The dose and route dependency of the metabolism and the toxicity of chloroform (CHCl3) and carbon tetrachloride (CCl4) was investigated in ethanol-treated rats. Rats that had been kept on either an ethanol (containing ethanol at 2 g/rat/day) or a control (containing no ethanol) liquid diet for 3 weeks were challenged with CHCl3 or CCl4 by inhalation (0, 50, or 500 ppm x 6 hr), or by p.o. or i.p. administration (0, 0.105, or 1.675 mmol/kg). Ethanol consumption, which increased the in vitro metabolism of both compounds six- to sevenfold, affected the metabolism and toxicity of CCl4 differently from those of CHCl3. Ethanol increased the metabolism and toxicity of CHCl3 at 500 ppm only, whereas it increased the metabolism and toxicity of CCl4 at either 50 or 500 ppm.
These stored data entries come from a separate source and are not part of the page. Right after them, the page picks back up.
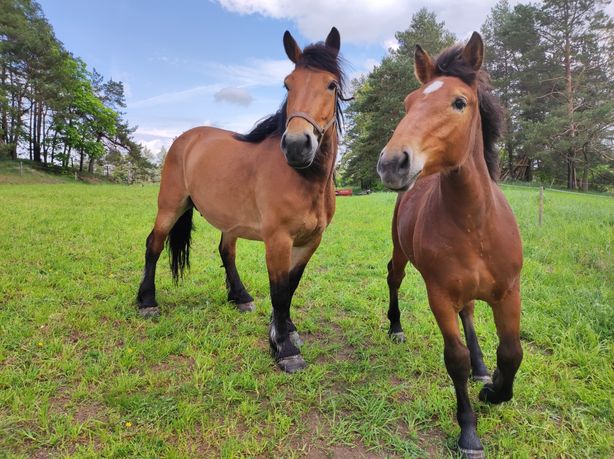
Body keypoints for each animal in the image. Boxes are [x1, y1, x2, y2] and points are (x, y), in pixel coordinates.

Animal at [138, 27, 348, 374]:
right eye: (287, 84)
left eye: (331, 85)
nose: (296, 145)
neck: (304, 180)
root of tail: (186, 139)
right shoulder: (277, 240)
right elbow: (279, 291)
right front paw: (284, 348)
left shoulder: (310, 241)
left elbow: (290, 287)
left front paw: (285, 330)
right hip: (170, 206)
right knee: (153, 244)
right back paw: (146, 301)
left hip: (228, 219)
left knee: (226, 251)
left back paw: (240, 296)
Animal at [378, 32, 528, 456]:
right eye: (409, 103)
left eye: (459, 102)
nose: (392, 163)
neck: (475, 225)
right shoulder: (440, 295)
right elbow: (455, 359)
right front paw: (469, 433)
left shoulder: (509, 291)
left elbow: (511, 352)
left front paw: (493, 389)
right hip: (401, 254)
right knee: (394, 278)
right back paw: (396, 327)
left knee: (470, 313)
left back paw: (482, 369)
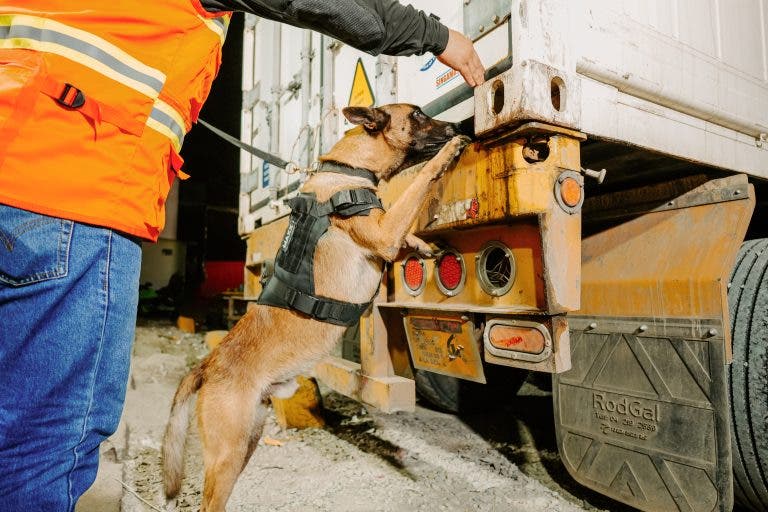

In addition, the effect of ethanol consumption differed between CHCl3 and CCl4 depending on the route of administration (p.o. or i.p.) and the dose (0.105 or 1.675 mmol/kg). For the p.o. route, ethanol increased the metabolism and toxicity of both compounds at either dose. For the i.p. route, however, ethanol increased the metabolism and toxicity of the high dose of CHCl3 only, but of both CCl4 doses. The dose- and route-dependent differences in the effect of enzyme induction on the metabolism and toxicity between CHCl3 and CCl4 can be explained by a supposition that the hepatic blood flow rate-limits the metabolism of a low dose of CHCl3 (perfusion-limited metabolism), whereas the metabolic capacity of the liver limits the metabolism of CCl4 (capacity-limited metabolism) irrespective of dose.